I really enjoyed this poem... very original message! Intriguing imagery... oh yeah! Your imagery... much better! Good work... Thank you for sharing your poem with me... Peace... Julia


----------



## Mesafalcon (Jul 22, 2015)

I like the use of bolds.

Nice opening line too!

Since we went through that whole ordeal with Imminent momentum...

I am seeing all your poems in color now. (but now I deceide the color scheme)


----------



## Pursuit (Jul 23, 2015)

Mesafalcon said:


> I like the use of bolds.
> 
> Nice opening line too!
> 
> ...


 Do not over attach yourself to the past, colors have influence on the human eye that is science.


----------



## Lewdog (Jul 23, 2015)

I liked the poem, and can't really say many bad things about it, but I think you can still bestow imagery with less adjectives clogging up the poem.  I get that it is a child being born and learning to speak and read, but you left me on the hook and didn't reel me in.  You might think about adding a couple more stanzas to this and bring the child more through the journey of life.


----------



## Pursuit (Jul 23, 2015)

Lewdog said:


> I liked the poem, and can't really say many bad things about it, but I think you can still bestow imagery with less adjectives clogging up the poem.  I get that it is a child being born and learning to speak and read, but you left me on the hook and didn't reel me in.  You might think about adding a couple more stanzas to this and bring the child more through the journey of life.


 I was going to make the poem longer, than i realized I'm not  a good enough writer lol


----------



## Lewdog (Jul 23, 2015)

Pursuit said:


> I was going to make the poem longer, than i realized I'm not  a good enough writer lol



Come on, write about puberty!


----------



## Mesafalcon (Jul 23, 2015)

Pursuit said:


> Do not over attach yourself to the past, colors have influence on the human eye that is science.



These two ideas don't quite connect.

I won't attach myself to the past when it becomes the past, not 24 hours ago...

And... ya, that's right about colors! They are there as an option for us to use!


----------



## Pursuit (Jul 23, 2015)

Mesafalcon said:


> These two ideas don't quite connect.
> 
> I won't attach myself to the past when it becomes the past, not 24 hours ago...
> 
> And... ya, that's right about colors! They are there as an option for us to use!

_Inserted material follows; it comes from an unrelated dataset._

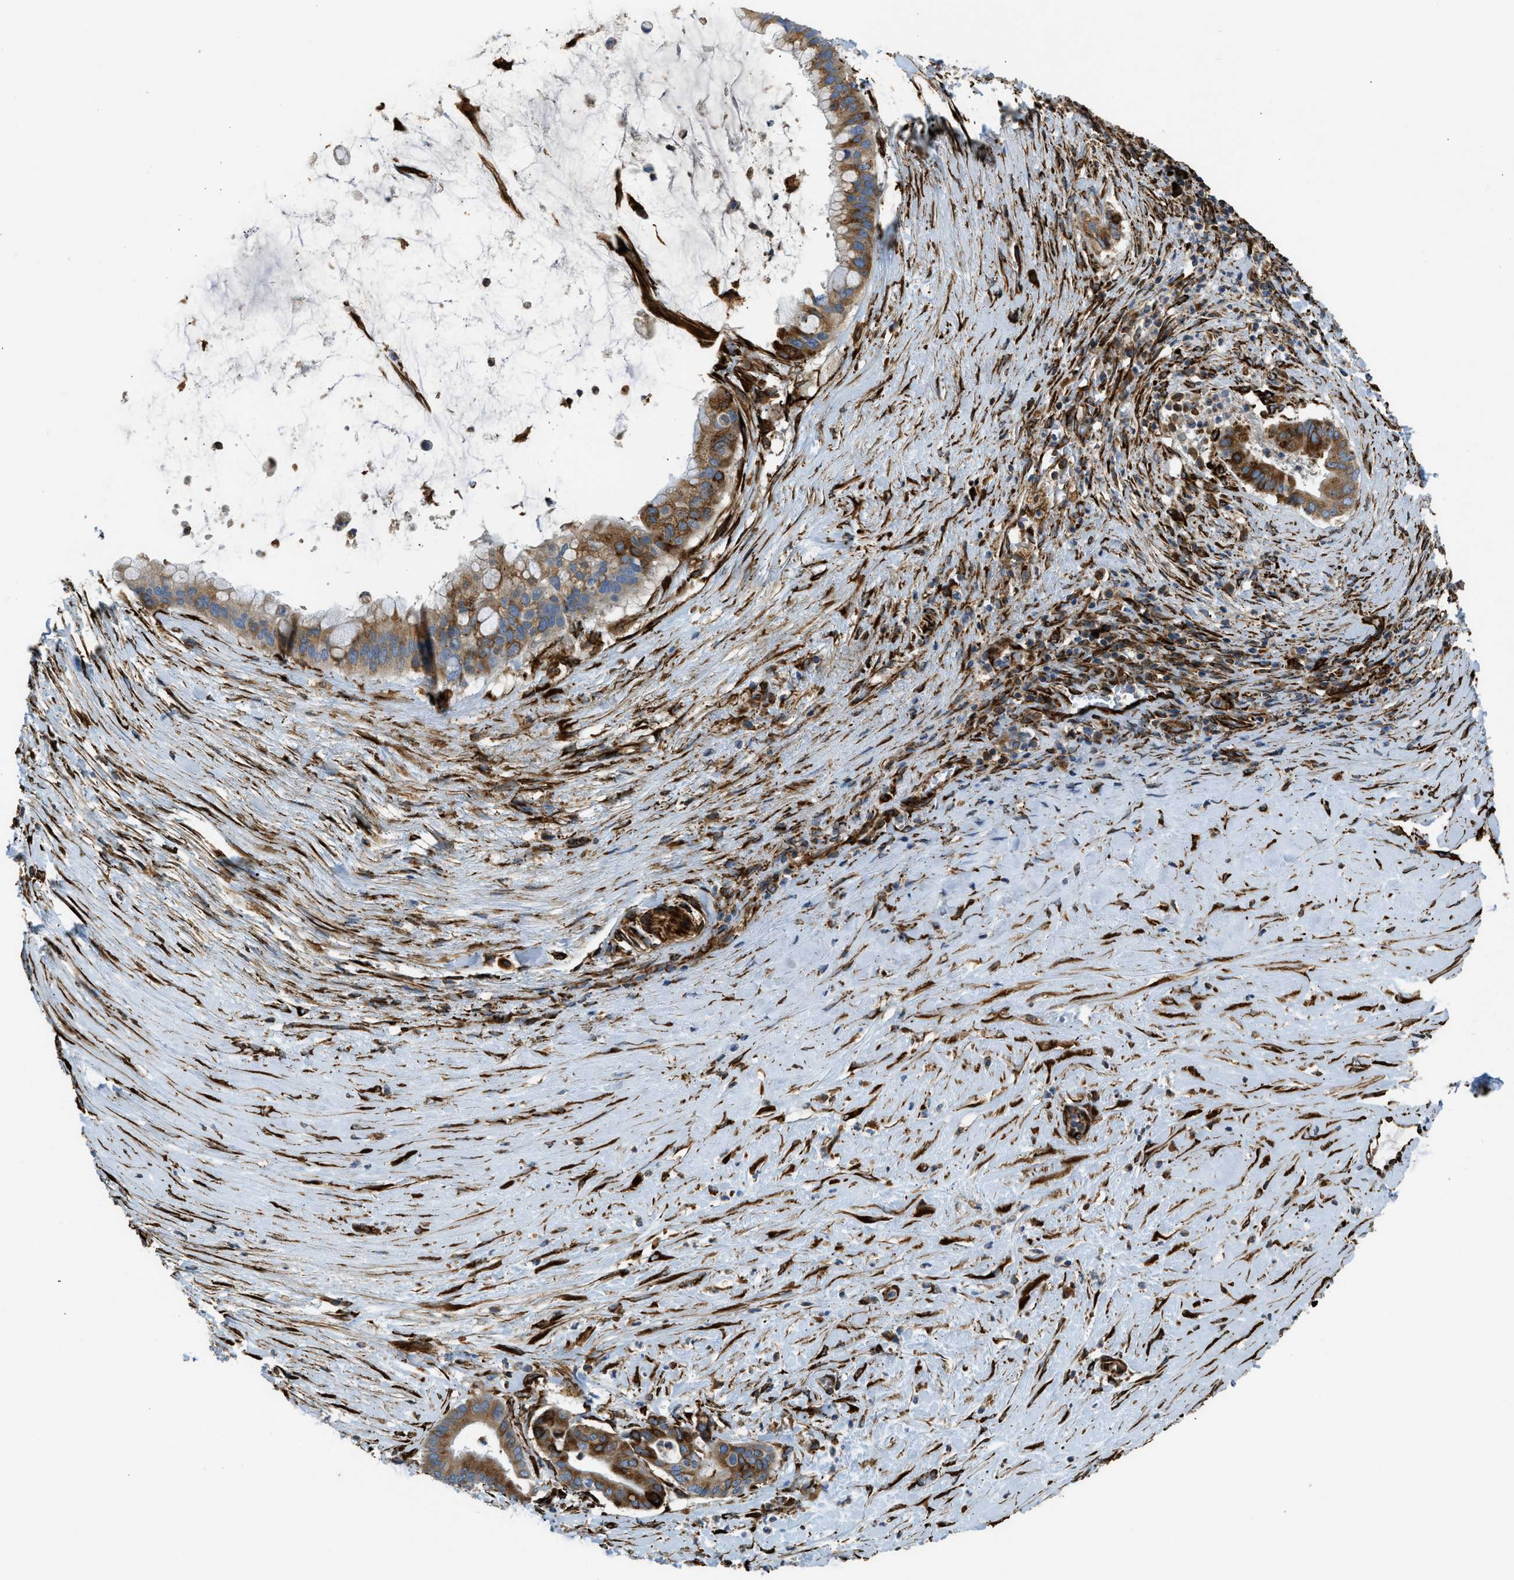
{"staining": {"intensity": "moderate", "quantity": ">75%", "location": "cytoplasmic/membranous"}, "tissue": "pancreatic cancer", "cell_type": "Tumor cells", "image_type": "cancer", "snomed": [{"axis": "morphology", "description": "Adenocarcinoma, NOS"}, {"axis": "topography", "description": "Pancreas"}], "caption": "Pancreatic adenocarcinoma was stained to show a protein in brown. There is medium levels of moderate cytoplasmic/membranous expression in approximately >75% of tumor cells. (IHC, brightfield microscopy, high magnification).", "gene": "BEX3", "patient": {"sex": "male", "age": 41}}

 Past is the past, whether its minutes or years.. in this case another poem.


----------



## escorial (Jul 23, 2015)

read it a few times and iv'e read all the replies...it's like every word at the start of each line makes me stop and read it in parts not as a whole...i do like that though


----------



## Oblivious Plunge (Jul 23, 2015)

Reading your poem reminds me of lifestyle. As I understood it it's about the wonders of life and perhaps milestones. Milestones such as marriage, exploring the world and being adventurous- realizing your time is limited and you will never have the chance to explore it all and thus make the best of it. I like it!


----------